Seigneur of Samarès in Jersey

Philip Dumaresq (c. 1650–1690), was Seigneur of Samarès, in the parish of Saint Clement, Jersey.

== Biography ==
Dumaresq was the eldest son of Henry Dumaresq by his wife Margaret, only daughter of Abraham Hérault of Saint Helier. He is said on doubtful authority to have been born 'about 1650'. His father, a staunch parliamentarian, had been dismissed from his office of Jurat of the Royal Court at the beginning of the English Civil War, but was reinstated along with his father-in-law by the council of state in August 1653.

The son, however, appears to have held different views. At an early age he entered the navy, and attained the rank of captain. He was sworn in Jurat of the Royal Court on 2 February 1681. On the accession of James II in 1685, he presented him with a manuscript, giving an account of the Channel Islands, with suggestions for their defence. It remained among the state papers until about the close of the 18th century, when it was transmitted to Admiral d'Auvergne, duke of Bouillon, the then naval commander at Jersey. By his permission copies were allowed to be made.
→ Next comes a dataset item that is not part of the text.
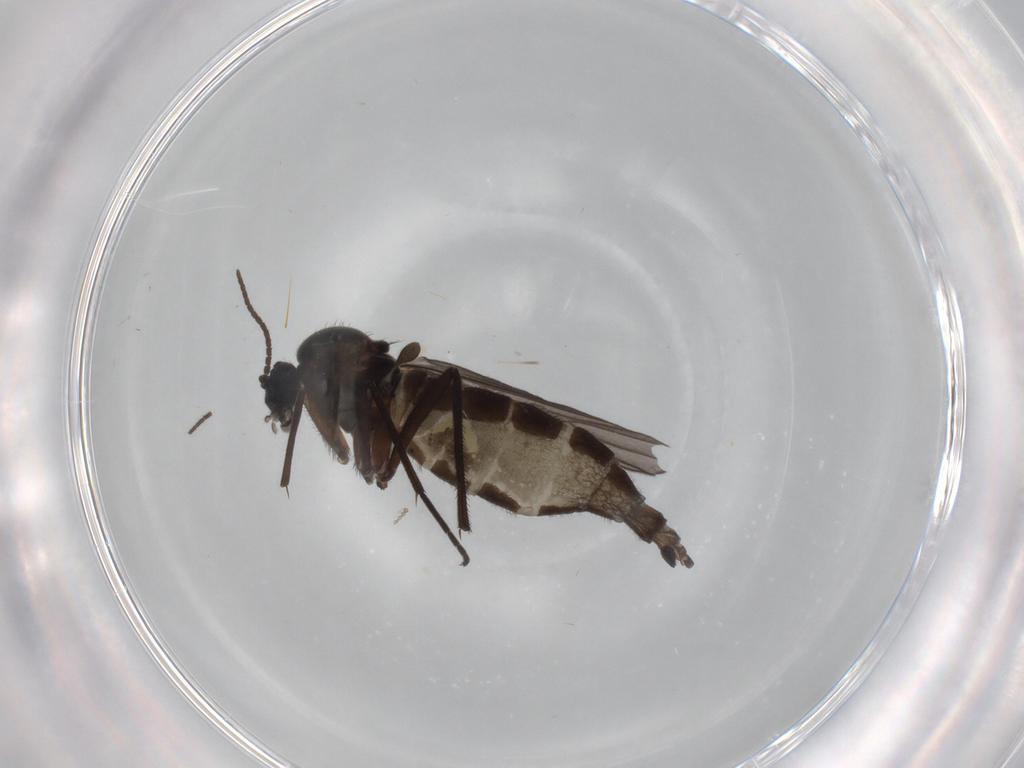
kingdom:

From his letters Dumaresq seems to have been an amiable, well-informed man, who devoted most of his time to gardening, fruit, and tree culture. He was the friend and correspondent of John Evelyn. There are also a few of his letters to Christopher Lord Hatton, when governor of Jersey, extant. Shortly before his death he imparted to Philip Falle, who was then engaged on his history of the island, 'a set of curious observations;’ but what was still more valuable, an accurate survey of Jersey, 'done on a large skin of vellum,’ and 'equally calculated for a sea chart and a land map,’ which in a reduced form adorns the front of Falle's book.

== Death ==
Dumaresq died in 1690. By a licence bearing the date 24 June 1672 he married at the Savoy Chapel, London, Deborah, daughter of William Trumbull of Easthampstead, Berkshire. Mrs. Dumaresq died in 1720 at Hertford, and desired to be buried at Easthampstead 'as near my dear father as may be.' Her will of 25 December 1715, with two codicils of 2 (sic) December 1715, and 24 October 1717, was proved at London on 20 December 1720. Dumaresq's only child, Deborah, married Philip, son of Benjamin Dumaresq, a junior scion of Dumaresq des Augrès, but she died without issue. She was the last of her family who held the seigneurie of Samarès, having conveyed it to the Seale family.